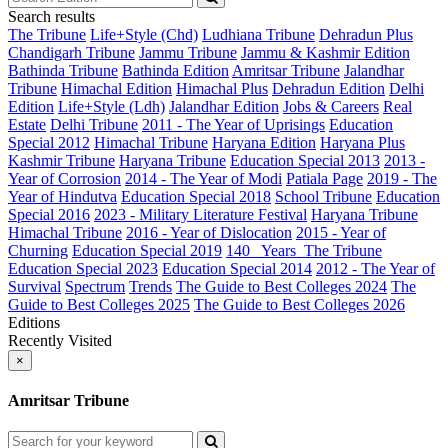
Search results
The Tribune
Life+Style (Chd)
Ludhiana Tribune
Dehradun Plus
Chandigarh Tribune
Jammu Tribune
Jammu & Kashmir Edition
Bathinda Tribune
Bathinda Edition
Amritsar Tribune
Jalandhar
Tribune
Himachal Edition
Himachal Plus
Dehradun Edition
Delhi
Edition
Life+Style (Ldh)
Jalandhar Edition
Jobs & Careers
Real
Estate
Delhi Tribune
2011 - The Year of Uprisings
Education
Special 2012
Himachal Tribune
Haryana Edition
Haryana Plus
Kashmir Tribune
Haryana Tribune
Education Special 2013
2013 -
Year of Corrosion
2014 - The Year of Modi
Patiala Page
2019 - The
Year of Hindutva
Education Special 2018
School Tribune
Education
Special 2016
2023 - Military Literature Festival
Haryana Tribune
Himachal Tribune
2016 - Year of Dislocation
2015 - Year of
Churning
Education Special 2019
140_ Years_The Tribune
Education Special 2023
Education Special 2014
2012 - The Year of
Survival
Spectrum
Trends
The Guide to Best Colleges 2024
The
Guide to Best Colleges 2025
The Guide to Best Colleges 2026
Editions
Recently Visited
×
Amritsar Tribune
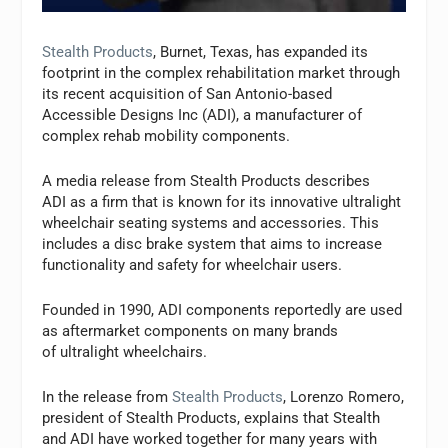
Stealth Products
, Burnet, Texas, has expanded its
footprint in the complex rehabilitation market through
its recent acquisition of San Antonio-based
Accessible Designs Inc (ADI), a manufacturer of
complex rehab mobility components.
A media release from Stealth Products describes
ADI as a firm that is known for its innovative ultralight
wheelchair seating systems and accessories. This
includes a disc brake system that aims to increase
functionality and safety for wheelchair users.
Founded in 1990, ADI components reportedly are used
as aftermarket components on many brands
of ultralight wheelchairs.
In the release from
Stealth Products
, Lorenzo Romero,
president of Stealth Products, explains that Stealth
and ADI have worked together for many years with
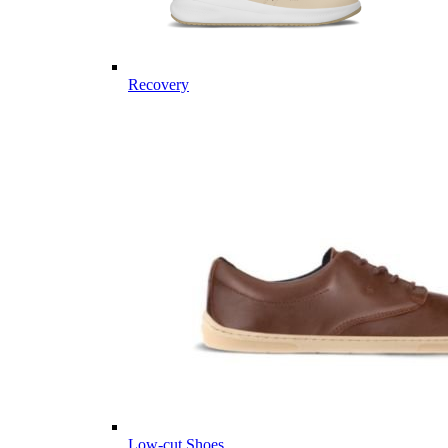
Recovery
Low-cut Shoes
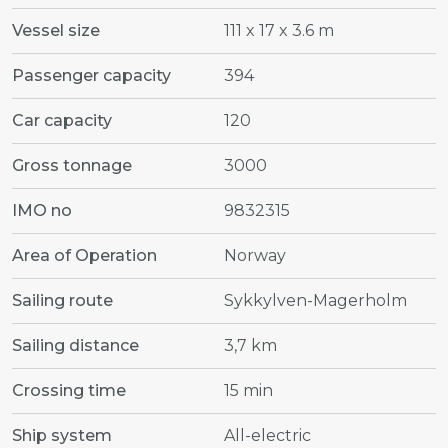
Vessel size
111 x 17 x 3.6 m
Passenger capacity
394
Car capacity
120
Gross tonnage
3000
IMO no
9832315
Area of Operation
Norway
Sailing route
Sykkylven-Magerholm
Sailing distance
3,7 km
Crossing time
15 min
Ship system
All-electric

# # #

EXERCISE OBJECTIVE: Retype the text read from each of the four entries above, line for line, and leave the pictures out of your answer.

EXERCISE ANSWER:
Search results
The Tribune
Life+Style (Chd)
Ludhiana Tribune
Dehradun Plus
Chandigarh Tribune
Jammu Tribune
Jammu & Kashmir Edition
Bathinda Tribune
Bathinda Edition
Amritsar Tribune
Jalandhar
Tribune
Himachal Edition
Himachal Plus
Dehradun Edition
Delhi
Edition
Life+Style (Ldh)
Jalandhar Edition
Jobs & Careers
Real
Estate
Delhi Tribune
2011 - The Year of Uprisings
Education
Special 2012
Himachal Tribune
Haryana Edition
Haryana Plus
Kashmir Tribune
Haryana Tribune
Education Special 2013
2013 -
Year of Corrosion
2014 - The Year of Modi
Patiala Page
2019 - The
Year of Hindutva
Education Special 2018
School Tribune
Education
Special 2016
2023 - Military Literature Festival
Haryana Tribune
Himachal Tribune
2016 - Year of Dislocation
2015 - Year of
Churning
Education Special 2019
140_ Years_The Tribune
Education Special 2023
Education Special 2014
2012 - The Year of
Survival
Spectrum
Trends
The Guide to Best Colleges 2024
The
Guide to Best Colleges 2025
The Guide to Best Colleges 2026
Editions
Recently Visited
×
Amritsar Tribune
Stealth Products
, Burnet, Texas, has expanded its
footprint in the complex rehabilitation market through
its recent acquisition of San Antonio-based
Accessible Designs Inc (ADI), a manufacturer of
complex rehab mobility components.
A media release from Stealth Products describes
ADI as a firm that is known for its innovative ultralight
wheelchair seating systems and accessories. This
includes a disc brake system that aims to increase
functionality and safety for wheelchair users.
Founded in 1990, ADI components reportedly are used
as aftermarket components on many brands
of ultralight wheelchairs.
In the release from
Stealth Products
, Lorenzo Romero,
president of Stealth Products, explains that Stealth
and ADI have worked together for many years with
Recovery
Low-cut Shoes
Vessel size
111 x 17 x 3.6 m
Passenger capacity
394
Car capacity
120
Gross tonnage
3000
IMO no
9832315
Area of Operation
Norway
Sailing route
Sykkylven-Magerholm
Sailing distance
3,7 km
Crossing time
15 min
Ship system
All-electric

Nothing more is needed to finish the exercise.